Deputy County Manager Cal Markert said the county has spent half a million dollars on storm cleanup. That includes labor, equipment and the cost to haul debris to the landfill, he said.
“We’re expecting us, Fultondale, Center Point, together – a very, very crude estimate – [to spend] around $5 million total,” he said. “That’s kind of what we’re looking at.”
Port Authority Warehouse
The committee meeting began with a presentation by David A. Russell Jr. and Mike Swinson of the Birmingham-Jefferson County Port Authority. The pair talked about efforts to improve the authority, including using a grant from the Alabama Department of Economic and Community Affairs to build a warehouse.

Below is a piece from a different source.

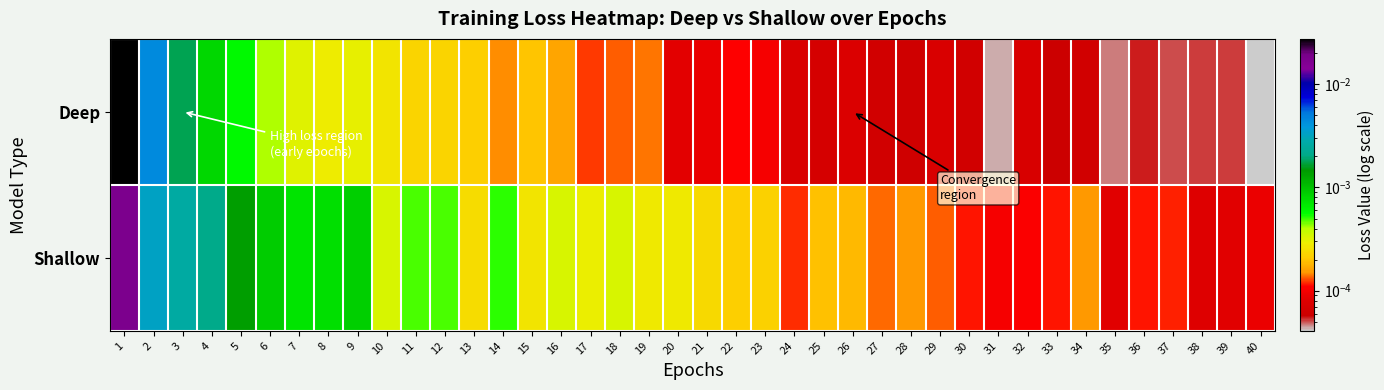

At how many categories does at least one series exceed 0?

40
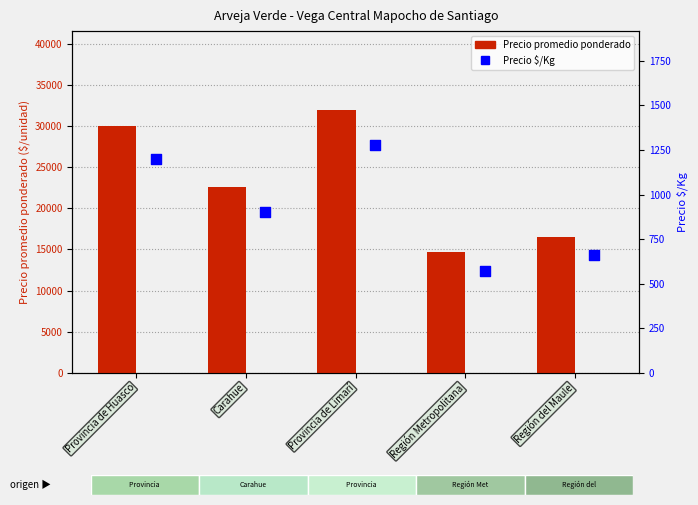

Is the value of Precio $/Kg at Región Metropolitana greater than the value of Precio $/Kg (bar) at Región Metropolitana?

No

“It’ll basically be with [a transportation company called] Watco, and the port will build the building that Watco can store their goods in that they’re transferring either in or out,” said Steve Ammons, who chairs the commission’s development committee. “Watco will pay the Port Authority a lease rate for use of that facility.”
Ammons called what was presented today “a good step,” acknowledging that it has been years since positive steps were taken by the port authority.

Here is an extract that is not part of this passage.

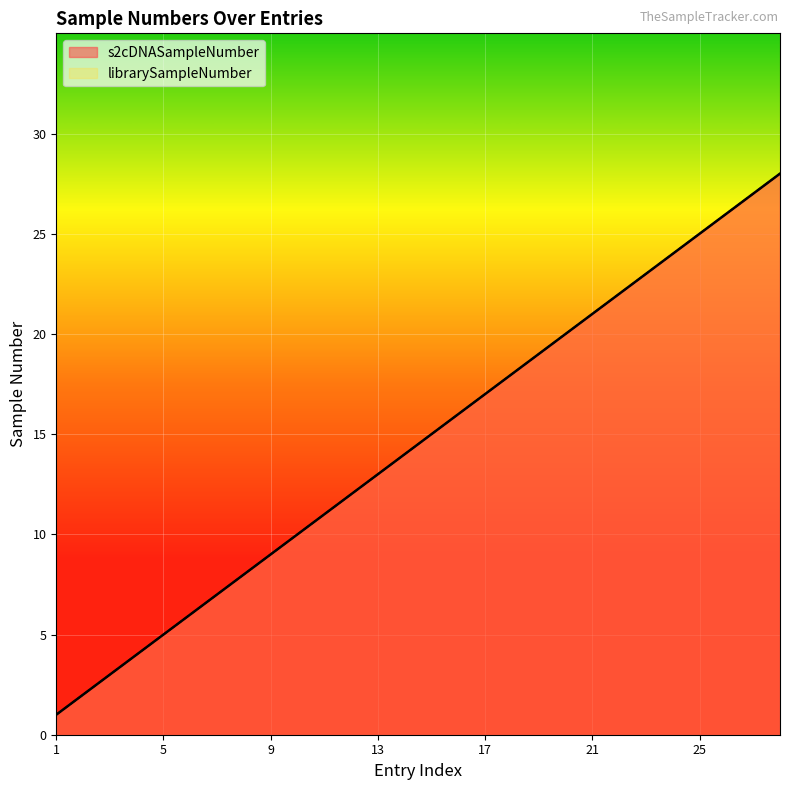

How many categories are shown in the chart?

28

“The port has a strategic plan that they’re trying to follow,” he said. “It’s been there for a long time, but how can we turn that into an asset for the city and the county?”
In another matter, commissioners moved to Thursday’s agenda consideration of an application by C&D Landfill of Mount Olive to form Hilltop Recycling Landfill.
“It’ll be a vote up or down,” Ammons said. “It’s the application that would allow it to go to the state for ADEM (Alabama Department of Environmental Management) to approve it or not. It either goes or stops at the meeting on Thursday.”